Nous cheminons côte à côte. Elle me raconte avec des mots de colère le sort que lui a fait la Révolution : Son mari était juge ; elle avait une situation de bonne bourgeoisie, elle était heureuse. Maintenant c’est la misère terrible : le mari fait un cours de géographie dans une école pour avoir de quoi manger, leurs deux enfants sont morts. Dans son paquet elle a des vêtements qu’elle va vendre pour acheter de la nourriture.

« Oh ! comme je déteste, ce Moscou tel qu’il est maintenant, et comme je voudrais voir pendre tous les « tovaritchs » (camarades). »

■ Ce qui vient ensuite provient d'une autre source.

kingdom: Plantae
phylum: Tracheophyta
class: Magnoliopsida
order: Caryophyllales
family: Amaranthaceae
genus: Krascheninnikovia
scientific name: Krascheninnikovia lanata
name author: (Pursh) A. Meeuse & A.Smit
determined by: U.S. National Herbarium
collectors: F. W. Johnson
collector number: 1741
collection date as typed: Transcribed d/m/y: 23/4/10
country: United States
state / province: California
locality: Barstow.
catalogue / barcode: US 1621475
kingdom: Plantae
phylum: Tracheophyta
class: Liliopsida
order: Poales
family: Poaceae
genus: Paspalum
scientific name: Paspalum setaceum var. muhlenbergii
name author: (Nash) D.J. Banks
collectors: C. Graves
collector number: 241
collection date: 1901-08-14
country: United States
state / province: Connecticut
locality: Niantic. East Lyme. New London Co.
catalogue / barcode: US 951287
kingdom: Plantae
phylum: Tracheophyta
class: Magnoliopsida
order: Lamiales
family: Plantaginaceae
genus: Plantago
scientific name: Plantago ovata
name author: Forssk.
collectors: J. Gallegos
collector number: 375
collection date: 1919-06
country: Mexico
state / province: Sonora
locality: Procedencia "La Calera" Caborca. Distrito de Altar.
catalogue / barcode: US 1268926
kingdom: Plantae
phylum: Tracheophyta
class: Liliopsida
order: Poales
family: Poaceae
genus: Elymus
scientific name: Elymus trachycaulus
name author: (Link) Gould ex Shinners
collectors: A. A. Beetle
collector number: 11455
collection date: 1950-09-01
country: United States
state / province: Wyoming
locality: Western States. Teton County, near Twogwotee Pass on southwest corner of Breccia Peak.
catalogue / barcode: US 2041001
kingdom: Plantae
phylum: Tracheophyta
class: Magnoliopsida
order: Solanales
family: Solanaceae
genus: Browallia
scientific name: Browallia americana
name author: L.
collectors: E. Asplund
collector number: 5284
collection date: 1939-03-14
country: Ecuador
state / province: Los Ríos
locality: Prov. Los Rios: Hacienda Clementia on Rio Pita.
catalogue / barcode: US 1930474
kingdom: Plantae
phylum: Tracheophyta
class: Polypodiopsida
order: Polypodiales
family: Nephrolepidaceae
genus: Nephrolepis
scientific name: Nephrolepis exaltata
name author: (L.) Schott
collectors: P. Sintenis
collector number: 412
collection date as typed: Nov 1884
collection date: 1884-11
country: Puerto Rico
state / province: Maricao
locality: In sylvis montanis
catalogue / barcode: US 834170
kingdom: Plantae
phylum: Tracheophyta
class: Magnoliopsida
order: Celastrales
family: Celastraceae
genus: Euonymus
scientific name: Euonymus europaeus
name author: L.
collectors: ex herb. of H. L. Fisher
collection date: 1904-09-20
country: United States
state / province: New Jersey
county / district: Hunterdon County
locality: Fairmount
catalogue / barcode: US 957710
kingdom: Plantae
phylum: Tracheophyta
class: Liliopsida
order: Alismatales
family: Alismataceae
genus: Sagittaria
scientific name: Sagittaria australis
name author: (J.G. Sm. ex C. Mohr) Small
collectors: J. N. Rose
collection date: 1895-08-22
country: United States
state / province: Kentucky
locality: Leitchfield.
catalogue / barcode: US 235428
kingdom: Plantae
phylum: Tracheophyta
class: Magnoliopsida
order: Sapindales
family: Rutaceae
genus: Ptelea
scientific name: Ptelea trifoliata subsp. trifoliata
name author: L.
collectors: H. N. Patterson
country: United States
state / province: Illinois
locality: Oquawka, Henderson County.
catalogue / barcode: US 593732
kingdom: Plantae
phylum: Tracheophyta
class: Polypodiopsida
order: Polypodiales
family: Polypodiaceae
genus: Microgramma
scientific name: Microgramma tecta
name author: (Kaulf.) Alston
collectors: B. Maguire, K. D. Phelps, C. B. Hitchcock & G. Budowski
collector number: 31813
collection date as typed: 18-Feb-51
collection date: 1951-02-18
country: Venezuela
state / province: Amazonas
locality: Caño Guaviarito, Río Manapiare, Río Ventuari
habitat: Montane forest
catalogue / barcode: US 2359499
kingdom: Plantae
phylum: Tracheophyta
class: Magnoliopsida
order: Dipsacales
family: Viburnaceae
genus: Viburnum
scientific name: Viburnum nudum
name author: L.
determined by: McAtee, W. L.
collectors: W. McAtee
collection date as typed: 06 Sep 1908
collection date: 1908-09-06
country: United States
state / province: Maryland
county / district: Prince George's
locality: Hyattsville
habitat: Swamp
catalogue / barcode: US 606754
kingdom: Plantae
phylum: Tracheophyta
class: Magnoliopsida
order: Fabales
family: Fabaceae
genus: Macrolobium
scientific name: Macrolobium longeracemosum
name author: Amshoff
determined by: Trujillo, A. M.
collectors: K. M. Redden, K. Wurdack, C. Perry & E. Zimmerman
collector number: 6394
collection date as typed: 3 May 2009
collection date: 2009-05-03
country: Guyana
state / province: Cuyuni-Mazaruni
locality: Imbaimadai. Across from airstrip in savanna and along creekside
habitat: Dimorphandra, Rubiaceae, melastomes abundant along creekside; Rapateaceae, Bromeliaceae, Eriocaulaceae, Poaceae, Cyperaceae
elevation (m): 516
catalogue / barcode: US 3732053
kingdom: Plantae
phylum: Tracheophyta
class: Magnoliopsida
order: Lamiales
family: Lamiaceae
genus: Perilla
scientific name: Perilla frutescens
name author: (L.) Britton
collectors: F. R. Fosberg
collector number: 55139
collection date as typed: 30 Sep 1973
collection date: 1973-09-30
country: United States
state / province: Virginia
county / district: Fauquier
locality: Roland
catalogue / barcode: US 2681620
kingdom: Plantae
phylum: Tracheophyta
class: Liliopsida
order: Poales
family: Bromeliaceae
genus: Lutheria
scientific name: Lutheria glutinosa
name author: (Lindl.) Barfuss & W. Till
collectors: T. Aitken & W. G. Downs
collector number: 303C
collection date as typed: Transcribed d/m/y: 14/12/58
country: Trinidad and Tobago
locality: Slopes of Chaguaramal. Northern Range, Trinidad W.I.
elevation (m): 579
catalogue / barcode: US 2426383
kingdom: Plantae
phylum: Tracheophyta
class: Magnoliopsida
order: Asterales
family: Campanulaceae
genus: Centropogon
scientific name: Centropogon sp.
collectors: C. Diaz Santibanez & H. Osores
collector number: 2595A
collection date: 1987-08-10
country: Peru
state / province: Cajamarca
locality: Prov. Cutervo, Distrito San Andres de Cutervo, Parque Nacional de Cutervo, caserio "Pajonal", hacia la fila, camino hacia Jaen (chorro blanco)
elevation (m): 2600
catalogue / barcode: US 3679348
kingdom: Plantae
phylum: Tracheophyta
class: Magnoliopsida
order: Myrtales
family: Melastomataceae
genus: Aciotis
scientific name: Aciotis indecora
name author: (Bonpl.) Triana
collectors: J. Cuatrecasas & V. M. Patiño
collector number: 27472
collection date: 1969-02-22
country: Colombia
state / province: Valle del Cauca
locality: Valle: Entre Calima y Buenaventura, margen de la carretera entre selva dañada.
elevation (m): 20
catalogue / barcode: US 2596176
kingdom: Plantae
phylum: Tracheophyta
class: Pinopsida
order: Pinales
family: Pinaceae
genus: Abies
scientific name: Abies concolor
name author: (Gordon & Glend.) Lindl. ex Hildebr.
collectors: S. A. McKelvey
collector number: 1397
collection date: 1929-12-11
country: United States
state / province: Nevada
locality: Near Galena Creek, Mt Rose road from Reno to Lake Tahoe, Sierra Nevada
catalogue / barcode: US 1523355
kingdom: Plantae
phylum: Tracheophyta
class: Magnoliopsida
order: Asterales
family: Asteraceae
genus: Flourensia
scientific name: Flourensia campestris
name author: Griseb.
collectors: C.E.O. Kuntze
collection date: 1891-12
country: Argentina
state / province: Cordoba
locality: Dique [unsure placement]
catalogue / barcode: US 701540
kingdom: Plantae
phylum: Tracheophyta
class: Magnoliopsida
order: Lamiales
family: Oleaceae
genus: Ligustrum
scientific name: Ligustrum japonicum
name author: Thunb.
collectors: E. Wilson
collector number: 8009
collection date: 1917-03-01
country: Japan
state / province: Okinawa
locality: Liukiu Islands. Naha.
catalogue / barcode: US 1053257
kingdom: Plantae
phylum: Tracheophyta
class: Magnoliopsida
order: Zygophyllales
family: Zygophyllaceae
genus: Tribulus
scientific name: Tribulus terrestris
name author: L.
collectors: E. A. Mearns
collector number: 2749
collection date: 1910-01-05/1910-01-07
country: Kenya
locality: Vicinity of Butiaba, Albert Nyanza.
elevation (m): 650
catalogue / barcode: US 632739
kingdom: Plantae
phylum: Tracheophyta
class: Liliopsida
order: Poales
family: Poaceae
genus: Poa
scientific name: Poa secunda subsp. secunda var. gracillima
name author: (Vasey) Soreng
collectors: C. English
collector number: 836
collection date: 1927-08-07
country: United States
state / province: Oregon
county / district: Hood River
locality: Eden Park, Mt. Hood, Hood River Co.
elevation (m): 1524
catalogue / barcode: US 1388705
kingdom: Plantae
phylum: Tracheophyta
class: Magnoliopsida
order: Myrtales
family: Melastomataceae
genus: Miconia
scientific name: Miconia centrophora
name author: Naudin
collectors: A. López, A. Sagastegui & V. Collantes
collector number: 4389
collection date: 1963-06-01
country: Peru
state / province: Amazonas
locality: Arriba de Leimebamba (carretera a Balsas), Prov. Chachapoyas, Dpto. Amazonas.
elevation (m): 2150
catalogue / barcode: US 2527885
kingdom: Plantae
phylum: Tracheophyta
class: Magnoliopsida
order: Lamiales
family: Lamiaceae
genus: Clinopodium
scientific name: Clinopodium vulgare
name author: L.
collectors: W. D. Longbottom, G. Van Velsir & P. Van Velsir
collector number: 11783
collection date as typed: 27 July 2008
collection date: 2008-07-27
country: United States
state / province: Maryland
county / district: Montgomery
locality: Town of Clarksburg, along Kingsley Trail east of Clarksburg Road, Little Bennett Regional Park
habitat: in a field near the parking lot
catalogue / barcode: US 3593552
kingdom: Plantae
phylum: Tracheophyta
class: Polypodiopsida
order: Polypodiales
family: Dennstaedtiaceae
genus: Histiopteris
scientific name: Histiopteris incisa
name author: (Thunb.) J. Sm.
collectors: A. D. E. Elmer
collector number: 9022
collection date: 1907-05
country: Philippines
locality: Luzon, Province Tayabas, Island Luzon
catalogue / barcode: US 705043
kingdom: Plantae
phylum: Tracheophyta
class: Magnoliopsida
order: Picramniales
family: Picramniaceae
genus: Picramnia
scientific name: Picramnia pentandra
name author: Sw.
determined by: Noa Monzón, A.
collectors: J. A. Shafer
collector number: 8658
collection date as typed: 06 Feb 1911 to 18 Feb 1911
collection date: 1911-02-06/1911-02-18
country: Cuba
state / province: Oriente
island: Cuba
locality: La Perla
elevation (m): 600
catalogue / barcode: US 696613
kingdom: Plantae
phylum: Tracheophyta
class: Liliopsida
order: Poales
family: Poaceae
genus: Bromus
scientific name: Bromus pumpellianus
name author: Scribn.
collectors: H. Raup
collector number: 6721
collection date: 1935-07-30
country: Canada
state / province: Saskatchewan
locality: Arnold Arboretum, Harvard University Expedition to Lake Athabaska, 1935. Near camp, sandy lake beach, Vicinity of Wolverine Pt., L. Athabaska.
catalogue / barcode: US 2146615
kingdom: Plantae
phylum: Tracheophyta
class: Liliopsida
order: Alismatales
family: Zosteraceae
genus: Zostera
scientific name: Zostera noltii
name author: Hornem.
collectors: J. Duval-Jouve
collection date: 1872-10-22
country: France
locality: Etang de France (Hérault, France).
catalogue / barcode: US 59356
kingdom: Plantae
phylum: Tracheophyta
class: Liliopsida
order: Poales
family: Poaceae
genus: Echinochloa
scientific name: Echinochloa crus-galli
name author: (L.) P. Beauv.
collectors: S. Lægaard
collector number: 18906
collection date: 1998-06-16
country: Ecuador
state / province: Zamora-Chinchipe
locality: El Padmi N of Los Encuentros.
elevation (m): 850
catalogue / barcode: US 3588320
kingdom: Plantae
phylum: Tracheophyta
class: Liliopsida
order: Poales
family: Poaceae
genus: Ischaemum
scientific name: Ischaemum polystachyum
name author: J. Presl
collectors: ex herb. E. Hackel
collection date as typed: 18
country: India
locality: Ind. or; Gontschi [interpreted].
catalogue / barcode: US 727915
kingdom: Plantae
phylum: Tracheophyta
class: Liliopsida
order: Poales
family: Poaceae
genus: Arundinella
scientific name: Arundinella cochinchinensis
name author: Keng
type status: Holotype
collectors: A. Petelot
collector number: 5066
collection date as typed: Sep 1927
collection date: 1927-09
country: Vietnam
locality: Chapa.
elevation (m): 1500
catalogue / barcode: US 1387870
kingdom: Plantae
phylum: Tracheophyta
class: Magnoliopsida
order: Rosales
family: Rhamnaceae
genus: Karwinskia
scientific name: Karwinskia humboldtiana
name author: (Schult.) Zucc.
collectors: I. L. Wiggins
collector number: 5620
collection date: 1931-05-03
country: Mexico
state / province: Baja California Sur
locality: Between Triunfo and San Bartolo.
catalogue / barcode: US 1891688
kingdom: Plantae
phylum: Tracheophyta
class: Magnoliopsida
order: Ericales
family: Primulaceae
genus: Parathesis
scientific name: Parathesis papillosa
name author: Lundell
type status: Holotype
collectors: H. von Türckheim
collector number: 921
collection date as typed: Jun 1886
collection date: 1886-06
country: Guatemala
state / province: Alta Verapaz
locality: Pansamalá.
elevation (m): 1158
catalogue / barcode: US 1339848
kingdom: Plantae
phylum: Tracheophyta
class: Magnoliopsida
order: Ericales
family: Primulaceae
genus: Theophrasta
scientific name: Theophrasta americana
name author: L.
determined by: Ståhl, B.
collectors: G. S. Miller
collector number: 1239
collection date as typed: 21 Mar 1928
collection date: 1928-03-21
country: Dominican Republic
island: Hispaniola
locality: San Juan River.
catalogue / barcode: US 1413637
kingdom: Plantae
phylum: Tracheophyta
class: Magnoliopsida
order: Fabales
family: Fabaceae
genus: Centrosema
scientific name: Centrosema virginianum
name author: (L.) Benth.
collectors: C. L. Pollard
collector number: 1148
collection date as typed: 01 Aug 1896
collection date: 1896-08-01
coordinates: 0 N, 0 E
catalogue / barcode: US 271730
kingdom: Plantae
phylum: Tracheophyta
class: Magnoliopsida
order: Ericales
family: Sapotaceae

J’essaie de l’apaiser en lui disant que les révolutions comme les bouleversements cosmiques sont des forces aveugles qui broient les individus sans avoir égard à leurs mérites particuliers. Je lui conseille de s’adapter à la situation qui ne peut manquer de s’améliorer.

Elle me regarde avec soupçon. « Vous êtes communiste ; j’aurais dû m’en douter, autrement on ne vous aurait pas permis d’être ici. Vous allez sans doute me dénoncer ? »

Je la rassure ; je suis communiste, c’est vrai, mais je ne suis qu’une étrangère de passage. D’ailleurs j’ai horreur des dénonciations.

Paris commence à me manquer terriblement. J’espérais que la camaraderie me ferait oublier l’inconfort et le changement de mes habitudes. Je suis bien déçue ; on ne se lie guère à l’Hôtel Luxe. Pas de salon ; une simple salle de lecture où on vient feuilleter les journaux. Là et dans la salle à manger, on échange quelques bonjours et c’est à peu près tout.

Cette froideur s’explique en partie par la situation des pensionnaires de l’hôtel. Beaucoup sont des délégués au congrès qui vient de se terminer ; ils attendent leur passeport que la bureaucratie n’en finit pas de leur donner ; un désir domine toute psychologie : partir ! La différence des langues est aussi un obstacle sérieux aux relations. Il y a bien des Russes qui ont là leur vie : mais ils semblent ne s’intéresser que peu aux étrangers de passage.

Un Arménien qui parle français attire mon attention. Ses conversations sur des sujets philosophiques l’ont fait surnommer Aristote. Je m’approche d’Aristote avec sympathie et d’autant mieux qu’il soutient seul le féminisme contre mes deux camarades anarchistes qui conservent à l’égard de la femme tous les préjugés des bourgeois.

Malheureusement Aristote est terriblement superficiel et avec cela vaguement occultiste. La science en général et la médecine en particulier lui paraissent entachées d’erreur. La vérité, il la trouve dans les histoires abracadabrantes qu’il raconte ; des chiens qui avaient eu le ventre ouvert et dont les entrailles traînaient par terre ont guéri tout seuls : les entrailles sont rentrées, le ventre s’est refermé. Cela montre la supériorité de la nature sur la science humaine. Les animaux, ajoute-t-il, se guérissent mieux et vivent plus longtemps que les hommes, parce qu’ils n’ont pas de médecins.

… Je veux tout d’abord discuter, mais je vois vite que c’est inutile ; Aristote ne mérite pas son nom : il n’est qu’un rêveur incapable d’une argumentation sérieuse. Je l’écoute quelque temps comme un spécimen curieux ; mais j’en ai vite assez, il dit trop de bêtises. D’ailleurs, il reçoit bientôt son passeport et retourne au pays d’Aristote, le vrai.